La nature de Jean Girel
"C'est
de l'intérieur que Jean Girel veut traduire la nature.
Il veut faire corps d'argile et corps d'émail avec
elle, des épousailles en forme d'équivalences
poétiques.
Il explore le monde minéral, végétal,
animal avec la même passion, jongle entre le temps cosmique
et le temps d'une libellule, immisçant sa vie d'homme
entre les deux, invite roc et volcan dans son four pour une
nuit, offre au millénaire qui vient une fourrure de
lièvre qui sera tesson dans dix mille ans, et toujours
fourrure de lièvre.
A embrasser si largement la nature on pourrait l'imaginer
à l'étroit, à tenter ainsi de la faire
tenir dans un bol.
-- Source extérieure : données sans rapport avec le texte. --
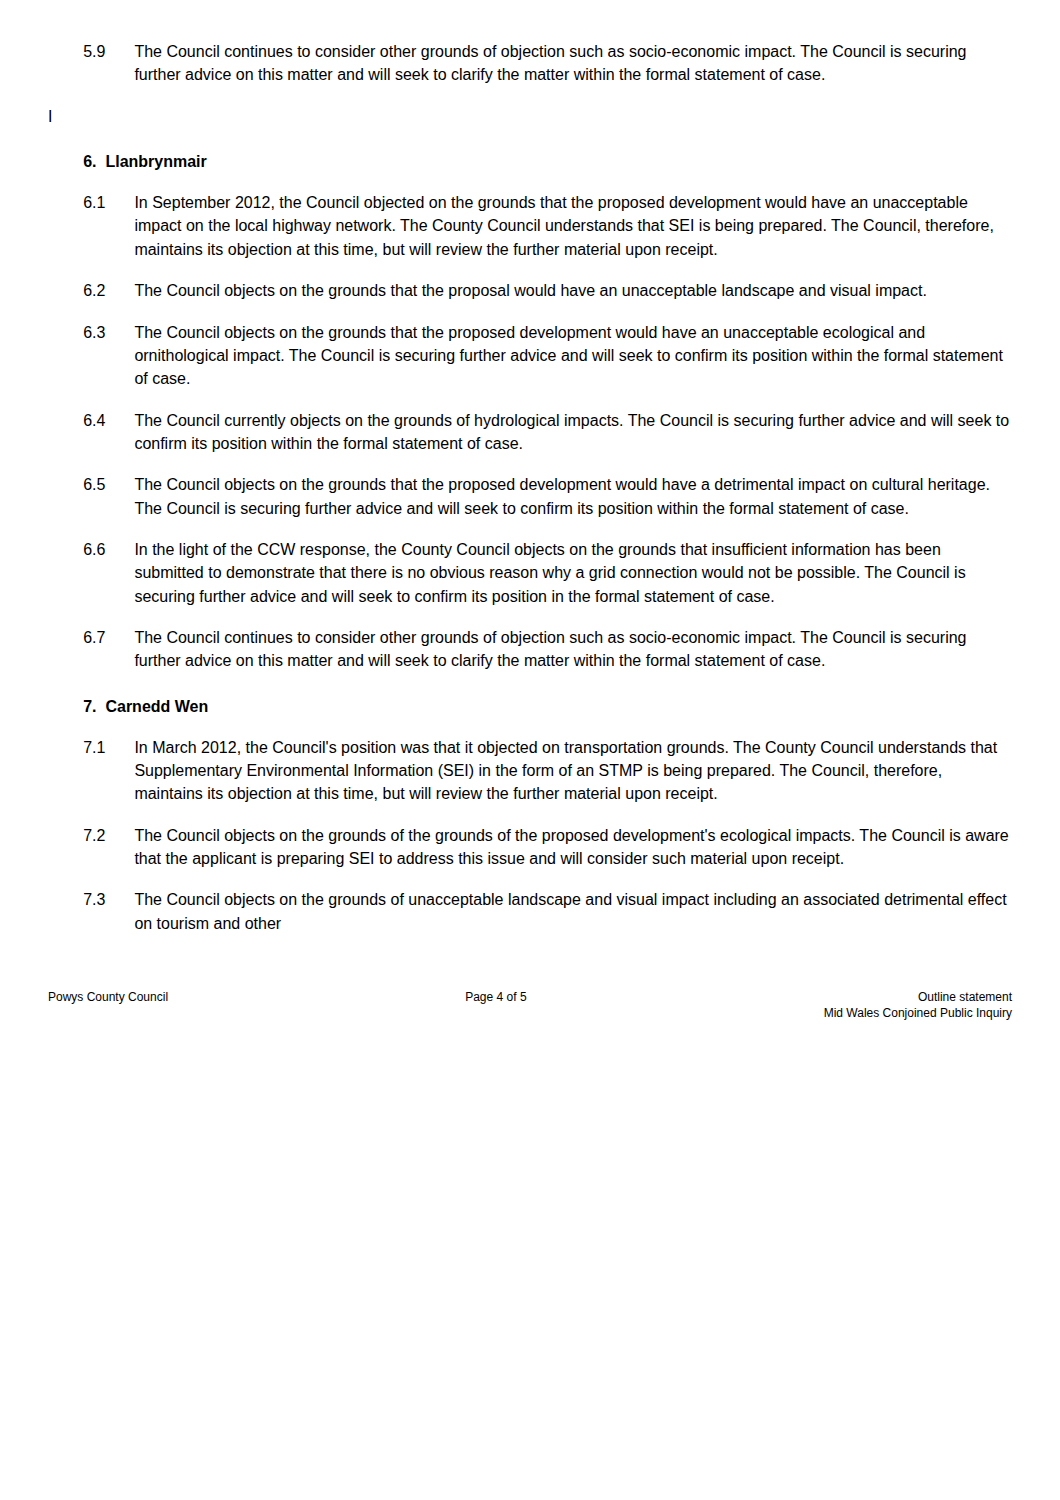5.9
The Council continues to consider other grounds of objection such as socio-economic impact. The Council is securing further advice on this matter and will seek to clarify the matter within the formal statement of case.
I
6. Llanbrynmair
6.1
In September 2012, the Council objected on the grounds that the proposed development would have an unacceptable impact on the local highway network. The County Council understands that SEI is being prepared. The Council, therefore, maintains its objection at this time, but will review the further material upon receipt.
6.2
The Council objects on the grounds that the proposal would have an unacceptable landscape and visual impact.
6.3
The Council objects on the grounds that the proposed development would have an unacceptable ecological and ornithological impact. The Council is securing further advice and will seek to confirm its position within the formal statement of case.
6.4
The Council currently objects on the grounds of hydrological impacts. The Council is securing further advice and will seek to confirm its position within the formal statement of case.
6.5
The Council objects on the grounds that the proposed development would have a detrimental impact on cultural heritage. The Council is securing further advice and will seek to confirm its position within the formal statement of case.
6.6
In the light of the CCW response, the County Council objects on the grounds that insufficient information has been submitted to demonstrate that there is no obvious reason why a grid connection would not be possible. The Council is securing further advice and will seek to confirm its position in the formal statement of case.
6.7
The Council continues to consider other grounds of objection such as socio-economic impact. The Council is securing further advice on this matter and will seek to clarify the matter within the formal statement of case.
7. Carnedd Wen
7.1
In March 2012, the Council's position was that it objected on transportation grounds. The County Council understands that Supplementary Environmental Information (SEI) in the form of an STMP is being prepared. The Council, therefore, maintains its objection at this time, but will review the further material upon receipt.
7.2
The Council objects on the grounds of the grounds of the proposed development's ecological impacts. The Council is aware that the applicant is preparing SEI to address this issue and will consider such material upon receipt.
7.3
The Council objects on the grounds of unacceptable landscape and visual impact including an associated detrimental effect on tourism and other
Powys County Council
Page 4 of 5
Outline statement
Mid Wales Conjoined Public Inquiry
Mais de même que Rimbaud se donnait
le sonnet pour tout bagage, la liberté liée
à ses semelles de vent, de même Jean Girel sait
dans chaque bol tout à fait unique contenir une des
merveilles du monde.
Le bol, en forme de mains jointes, symbolise le récipient
universel. Fermé, il recueille et protège. Ouvert,
il redonne. Jean Girel l'entend au propre et au figuré.
Dans une bibliothèque la somme des livres, forme restreinte
s'il en est, permet d'appréhender toutes les connaissances
des hommes à travers les âges et les civilisations.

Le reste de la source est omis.